The businessman this week revealed he would focus his money and time on Doonbeg Golf Club after losing a legal battle to stop a wind farm being built off the coast of his Scots course in Aberdeenshire.
But it can now be revealed that Trump is facing another dispute after a planning application was lodged for a wind farm near his new Irish resort
The application, by Clare Coastal Wind Power Ltd, states: “For grant of a ten year planning permission for development at a site in the townlands of Carrowmore South, Einagh and Shragh, approximately 2 km south of the village of Doonbeg.
“The development will comprise nine electricity generating wind turbines with a hub height of up to 85 metres and a rotor diameter of up to 82 metres giving an overall height of up to 126m, hardstandings, a control building, an electrical compound, a permanent meteorological mast, associated site roads, drainage and site works.
“The planning application is accompanied by an Environmental Impact Statement ( EIS ) and a Natura Impact Statement ( NIS ).”
A decision is due on the proposal on March 30.
The Doonbeg Golf Club in County Clare will be renamed Trump International Golf Links, Ireland and will offer golfers a 400-acre site on the shore of the Atlantic Ocean.
Trump said in a statement this week: “We will appeal this decision and in the meantime we will be focusing all of our investment and energy towards our new acquisition on the Atlantic Ocean in Ireland.”

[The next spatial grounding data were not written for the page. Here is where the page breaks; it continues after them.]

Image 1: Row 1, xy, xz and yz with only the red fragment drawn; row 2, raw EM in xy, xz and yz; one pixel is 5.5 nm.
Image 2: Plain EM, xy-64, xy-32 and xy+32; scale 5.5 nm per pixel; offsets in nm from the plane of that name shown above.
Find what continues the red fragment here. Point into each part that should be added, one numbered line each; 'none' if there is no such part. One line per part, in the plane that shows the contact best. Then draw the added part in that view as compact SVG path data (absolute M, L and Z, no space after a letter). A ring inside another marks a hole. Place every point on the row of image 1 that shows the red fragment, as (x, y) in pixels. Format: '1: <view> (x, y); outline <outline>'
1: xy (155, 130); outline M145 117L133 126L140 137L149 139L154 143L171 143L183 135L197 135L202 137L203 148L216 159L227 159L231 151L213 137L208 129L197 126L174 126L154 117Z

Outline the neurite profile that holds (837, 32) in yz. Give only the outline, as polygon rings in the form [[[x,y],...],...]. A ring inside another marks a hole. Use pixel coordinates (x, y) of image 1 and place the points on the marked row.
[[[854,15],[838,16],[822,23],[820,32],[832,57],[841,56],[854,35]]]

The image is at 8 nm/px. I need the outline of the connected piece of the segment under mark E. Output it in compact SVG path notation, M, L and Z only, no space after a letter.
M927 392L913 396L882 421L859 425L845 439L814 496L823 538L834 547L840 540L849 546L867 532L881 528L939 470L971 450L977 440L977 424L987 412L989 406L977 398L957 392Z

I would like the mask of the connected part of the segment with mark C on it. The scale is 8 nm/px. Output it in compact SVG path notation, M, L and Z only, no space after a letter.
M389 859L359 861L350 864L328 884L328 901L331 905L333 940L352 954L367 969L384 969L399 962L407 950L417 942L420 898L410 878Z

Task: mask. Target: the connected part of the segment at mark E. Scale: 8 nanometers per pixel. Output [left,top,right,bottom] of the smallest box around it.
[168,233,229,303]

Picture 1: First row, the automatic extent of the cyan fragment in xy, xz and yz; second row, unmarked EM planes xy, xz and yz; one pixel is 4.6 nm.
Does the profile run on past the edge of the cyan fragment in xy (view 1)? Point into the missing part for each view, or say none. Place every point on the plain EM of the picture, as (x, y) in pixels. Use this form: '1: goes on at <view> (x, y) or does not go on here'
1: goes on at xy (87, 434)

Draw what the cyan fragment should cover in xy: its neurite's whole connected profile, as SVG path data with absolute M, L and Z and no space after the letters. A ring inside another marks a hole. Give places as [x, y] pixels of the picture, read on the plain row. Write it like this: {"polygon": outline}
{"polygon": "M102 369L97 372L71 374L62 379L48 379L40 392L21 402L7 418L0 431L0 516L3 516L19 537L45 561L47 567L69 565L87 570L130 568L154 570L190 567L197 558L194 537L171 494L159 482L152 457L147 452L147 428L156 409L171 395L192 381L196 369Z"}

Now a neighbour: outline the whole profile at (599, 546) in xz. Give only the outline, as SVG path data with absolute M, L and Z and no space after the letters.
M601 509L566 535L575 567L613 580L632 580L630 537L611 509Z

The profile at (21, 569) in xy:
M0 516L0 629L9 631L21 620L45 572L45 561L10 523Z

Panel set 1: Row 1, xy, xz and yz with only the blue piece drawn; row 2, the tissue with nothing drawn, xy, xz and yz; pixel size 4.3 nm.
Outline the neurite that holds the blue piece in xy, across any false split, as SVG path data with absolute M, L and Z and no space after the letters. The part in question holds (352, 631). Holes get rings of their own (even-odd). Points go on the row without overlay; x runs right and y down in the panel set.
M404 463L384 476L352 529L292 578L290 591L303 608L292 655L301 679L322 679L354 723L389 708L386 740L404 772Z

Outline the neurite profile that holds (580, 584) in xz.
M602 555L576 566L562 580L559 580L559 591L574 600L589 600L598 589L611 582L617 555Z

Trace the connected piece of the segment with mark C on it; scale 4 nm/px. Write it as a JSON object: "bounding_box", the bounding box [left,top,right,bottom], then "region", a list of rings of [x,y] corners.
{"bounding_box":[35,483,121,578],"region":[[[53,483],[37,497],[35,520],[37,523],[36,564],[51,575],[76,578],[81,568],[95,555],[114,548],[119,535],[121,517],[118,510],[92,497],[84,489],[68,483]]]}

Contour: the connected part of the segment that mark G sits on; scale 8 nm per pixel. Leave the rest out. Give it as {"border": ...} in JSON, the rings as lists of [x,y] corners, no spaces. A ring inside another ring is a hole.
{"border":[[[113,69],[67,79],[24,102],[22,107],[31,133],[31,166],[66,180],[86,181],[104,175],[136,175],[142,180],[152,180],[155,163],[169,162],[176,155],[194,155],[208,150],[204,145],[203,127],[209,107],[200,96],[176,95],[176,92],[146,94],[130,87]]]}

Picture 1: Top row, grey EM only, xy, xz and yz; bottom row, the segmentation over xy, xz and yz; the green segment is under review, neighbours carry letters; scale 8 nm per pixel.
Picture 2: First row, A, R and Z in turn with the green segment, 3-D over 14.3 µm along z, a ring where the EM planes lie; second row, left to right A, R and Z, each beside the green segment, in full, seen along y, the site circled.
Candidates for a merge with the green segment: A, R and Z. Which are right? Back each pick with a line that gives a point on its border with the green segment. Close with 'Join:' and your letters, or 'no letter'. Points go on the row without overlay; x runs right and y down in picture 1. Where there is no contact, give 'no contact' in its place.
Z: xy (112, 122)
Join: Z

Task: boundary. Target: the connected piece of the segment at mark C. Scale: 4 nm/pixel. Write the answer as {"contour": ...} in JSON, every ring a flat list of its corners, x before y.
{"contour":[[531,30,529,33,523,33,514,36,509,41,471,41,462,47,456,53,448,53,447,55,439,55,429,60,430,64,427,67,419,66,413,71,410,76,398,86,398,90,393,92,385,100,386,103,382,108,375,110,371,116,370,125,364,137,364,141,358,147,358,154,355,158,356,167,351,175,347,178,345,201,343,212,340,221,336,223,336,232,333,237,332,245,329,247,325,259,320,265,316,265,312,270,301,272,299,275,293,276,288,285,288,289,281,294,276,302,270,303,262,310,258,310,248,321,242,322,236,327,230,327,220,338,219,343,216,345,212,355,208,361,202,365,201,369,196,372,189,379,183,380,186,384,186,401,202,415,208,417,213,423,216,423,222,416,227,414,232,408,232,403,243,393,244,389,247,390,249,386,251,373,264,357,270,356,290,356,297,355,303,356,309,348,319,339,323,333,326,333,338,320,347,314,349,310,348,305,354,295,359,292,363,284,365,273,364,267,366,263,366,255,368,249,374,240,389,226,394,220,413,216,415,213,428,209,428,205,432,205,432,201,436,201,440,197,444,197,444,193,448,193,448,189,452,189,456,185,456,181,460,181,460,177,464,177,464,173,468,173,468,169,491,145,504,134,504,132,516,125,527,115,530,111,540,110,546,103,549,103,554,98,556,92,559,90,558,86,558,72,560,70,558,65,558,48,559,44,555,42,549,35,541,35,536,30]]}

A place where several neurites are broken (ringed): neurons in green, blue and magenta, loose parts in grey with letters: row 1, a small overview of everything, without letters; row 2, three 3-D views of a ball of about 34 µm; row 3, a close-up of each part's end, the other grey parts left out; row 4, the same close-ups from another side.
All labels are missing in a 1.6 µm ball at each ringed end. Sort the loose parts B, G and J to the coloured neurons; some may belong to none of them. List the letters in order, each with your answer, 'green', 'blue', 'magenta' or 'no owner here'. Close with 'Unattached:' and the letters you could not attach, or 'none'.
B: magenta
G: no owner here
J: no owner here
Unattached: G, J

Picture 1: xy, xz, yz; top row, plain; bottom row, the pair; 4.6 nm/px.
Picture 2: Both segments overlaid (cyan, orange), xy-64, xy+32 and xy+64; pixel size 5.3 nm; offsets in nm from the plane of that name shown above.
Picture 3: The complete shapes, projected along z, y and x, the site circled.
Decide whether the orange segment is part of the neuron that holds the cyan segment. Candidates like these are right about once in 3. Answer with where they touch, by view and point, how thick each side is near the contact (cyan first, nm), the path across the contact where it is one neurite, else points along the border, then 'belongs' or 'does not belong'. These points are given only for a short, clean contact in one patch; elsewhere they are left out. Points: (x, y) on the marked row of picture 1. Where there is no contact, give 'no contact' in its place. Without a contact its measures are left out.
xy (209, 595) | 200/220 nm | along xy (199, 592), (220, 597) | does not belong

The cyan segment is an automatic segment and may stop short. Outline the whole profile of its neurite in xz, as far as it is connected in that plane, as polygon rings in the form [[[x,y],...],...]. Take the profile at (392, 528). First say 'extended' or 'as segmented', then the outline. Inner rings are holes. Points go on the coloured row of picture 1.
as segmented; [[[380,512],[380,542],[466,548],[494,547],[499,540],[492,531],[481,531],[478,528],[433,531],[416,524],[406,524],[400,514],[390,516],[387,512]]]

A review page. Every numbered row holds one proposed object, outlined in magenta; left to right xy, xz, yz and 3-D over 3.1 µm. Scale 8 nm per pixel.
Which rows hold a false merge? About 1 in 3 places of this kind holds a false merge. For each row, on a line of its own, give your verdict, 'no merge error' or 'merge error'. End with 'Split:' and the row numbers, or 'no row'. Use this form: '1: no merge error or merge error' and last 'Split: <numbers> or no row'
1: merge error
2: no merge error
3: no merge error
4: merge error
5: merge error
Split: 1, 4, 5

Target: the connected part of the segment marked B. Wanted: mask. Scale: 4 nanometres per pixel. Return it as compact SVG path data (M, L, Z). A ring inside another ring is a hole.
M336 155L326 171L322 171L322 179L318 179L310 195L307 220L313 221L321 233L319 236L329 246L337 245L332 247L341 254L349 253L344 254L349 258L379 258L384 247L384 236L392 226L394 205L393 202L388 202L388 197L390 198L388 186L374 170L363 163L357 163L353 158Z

It comes in the same week Trump withdrew plans for a second Scottish golf course days after losing a legal battle against a wind farm being built off the coast of his Aberdeenshire estate.
Trump lost a Court of Session legal case against the Scottish Government for an offshore 11-turbine wind farm being built near his luxury golf course.
But a spokesman for Aberdeenshire Council confirmed on Thursday that they were asked by the Trump Organisation to remove the application.
A spokesman for the council said: “We have been asked by the Trump Organisation to withdraw its recent application for a second golf course at the Menie estate.
“The organisation is, of course, welcome to submit further planning applications regarding the development in the future.”